A digital footprint is a record of your online activity. Your digital footprint can show where you have been on the internet and all of the data that you have left behind. When you share something online, or when websites and applications track your activity, your digital footprint grows. Your “active digital footprint” includes the data that you deliberately submit online, such as emails. Emails are often saved by the recipient and will likely remain online for many years, expanding your digital footprint. Your “passive digital footprint” includes the data trail you leave when you visit websites with web servers that log your IP address, or when your search history is saved by your search engine.
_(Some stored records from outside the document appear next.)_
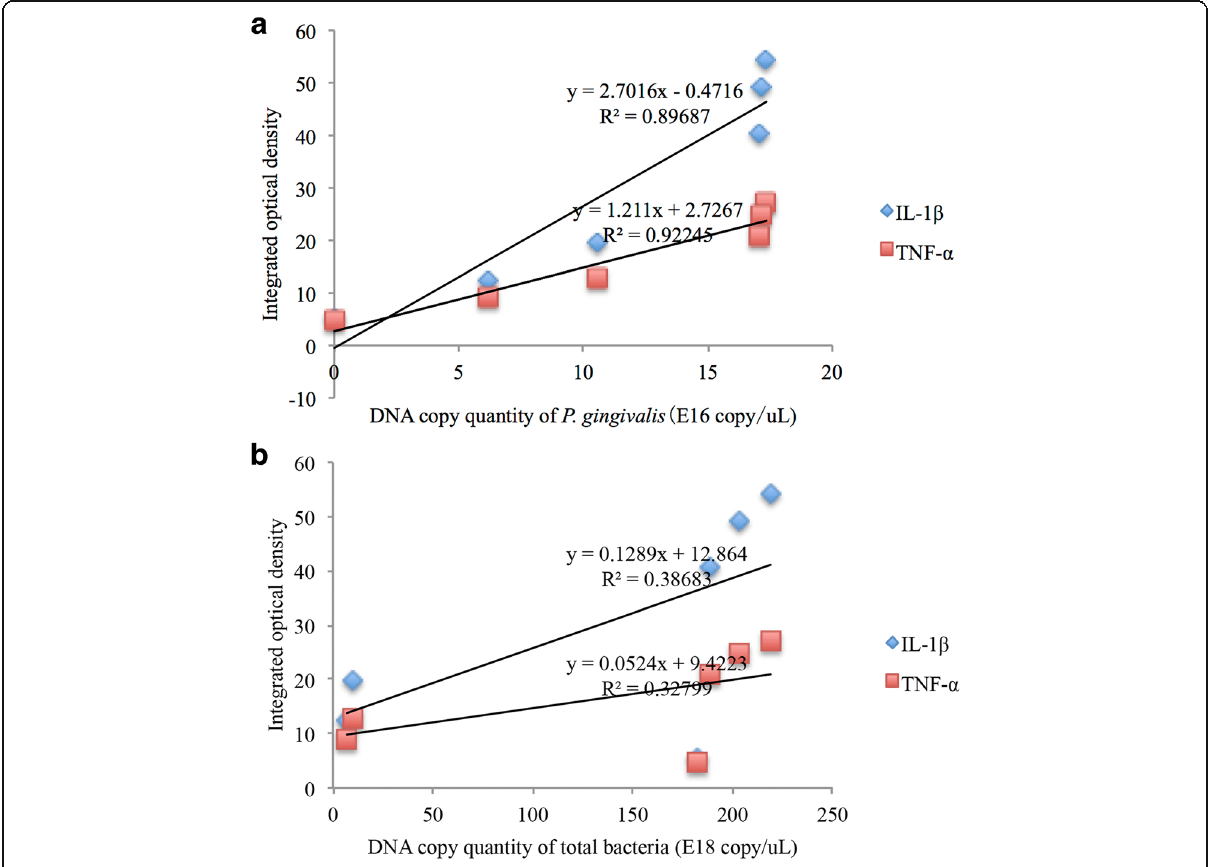
Fig. 4 a Linear correlation curve of the P. gingivalis ’ DNA copy number and cytokines in periodontal tissue (IL-1 β and TNF- α ). The integrated optical densities of IL-1 β and TNF- α were calculated on the basis of immunohistochemical staining. The levels of IL-1 β and TNF- α in rat periodontal tissue showed a significant positive linear correlation with DNA copy number of P. gingivalis ( P < 0.05). b Linear correlation curve of the total bacteria DNA copy number and cytokines in periodontal tissue (IL-1 β and TNF- α ). The integrated optical densities of IL-1 β and TNF- α were calculated on the basis of immunohistochemical staining. There was not a significant positive linear correlation between IL-1 β or TNF- α expression levels in rat periodontal tissue and DNA copy number of total bacteria ( P >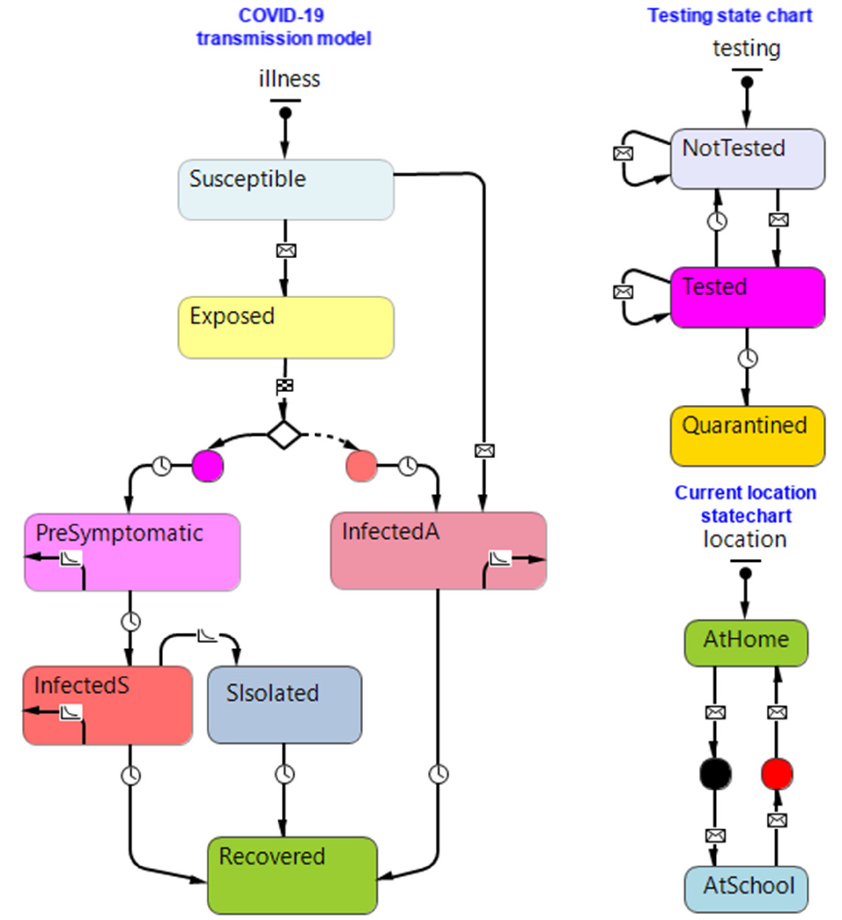
Figure 1. Student agent state charts (disease transmission—( left ), testing—( top right ) and location— ( bottom right )) [4].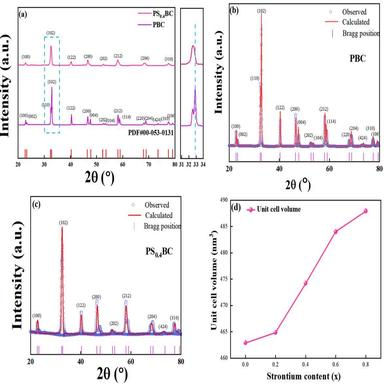
(a) XRD patterns of the PBC and PS0.4BC powders sintered at 1050 ◦C for 10 h; (b–c) Rietveld refinement analysis results of the PBC and PS0.4BC samples; (d) The curve of the cell parameters of the PBC and PS0.4BC samples.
If you are seeking ways to expand your digital footprint, frequently posting blogs, social media updates, and interacting with social media posts increase your digital footprint, since the data is also saved on the respective servers. If you are trying to manage and/or minimize your digital footprint, it is important to consider examples of the data that can be a part of your digital footprint:
Financial data. Opening a credit card account, buying/selling stocks, mobile banking application, subscriptions to financial publications and blogs.
Shopping data. Downloading and using shopping applications, making purchases online, creating accounts, signing up for coupons, registering for newsletters.
Reading and news data. Viewing articles on a news application, subscribing to an online news source, signing up for a publication’s newsletter, reposting articles.
Health and fitness data. Receiving health care, using applications that track your movements and activities, subscribing to a health and fitness blog, registering with a gym.
Social data. Logging into websites with your social media credentials, connecting with friends and colleagues, using social media on your computer and devices, sharing data with your connections, joining a dating application or website.
Tips for managing and/or minimizing your digital footprint include:
- Limit the types of data you share. Before you fill out an online form or divulge personal information, evaluate whether or not it is worth the risk.
- Avoid unsafe websites. Only use secure websites with URLs that begin with HTTPS.
- Avoid public Wi-Fi. If you must use public Wi-Fi, do not transmit sensitive information.
- Delete old accounts. Deleting old accounts and unsubscribing from newsletters that you no longer are interested in will help you to reduce your digital footprint.
- Review medical records. Be certain that everything in your medical records looks accurate.
- Google yourself. Take an inventory of how you appear in an internet search so that you know what people encounter when they are looking into you.
- Do not login to websites and applications through social media applications. Logging in to third-party applications through social media loosens your control over your social media content and your digital footprint.
- Use identity protection services. If your information and data is compromised, identity protection services offer full remediation services.
- Do not overshare. Think before you post pictures and information, as they can be used against you.
- Update software. Always keep software up to date with the latest security patches.
- Never share passwords. Keep them safe and never share them.
- Act fast after a data breach. If your information and data is compromised, take immediate action. Change the password on the compromised website and also change passwords on other websites that are using the same password.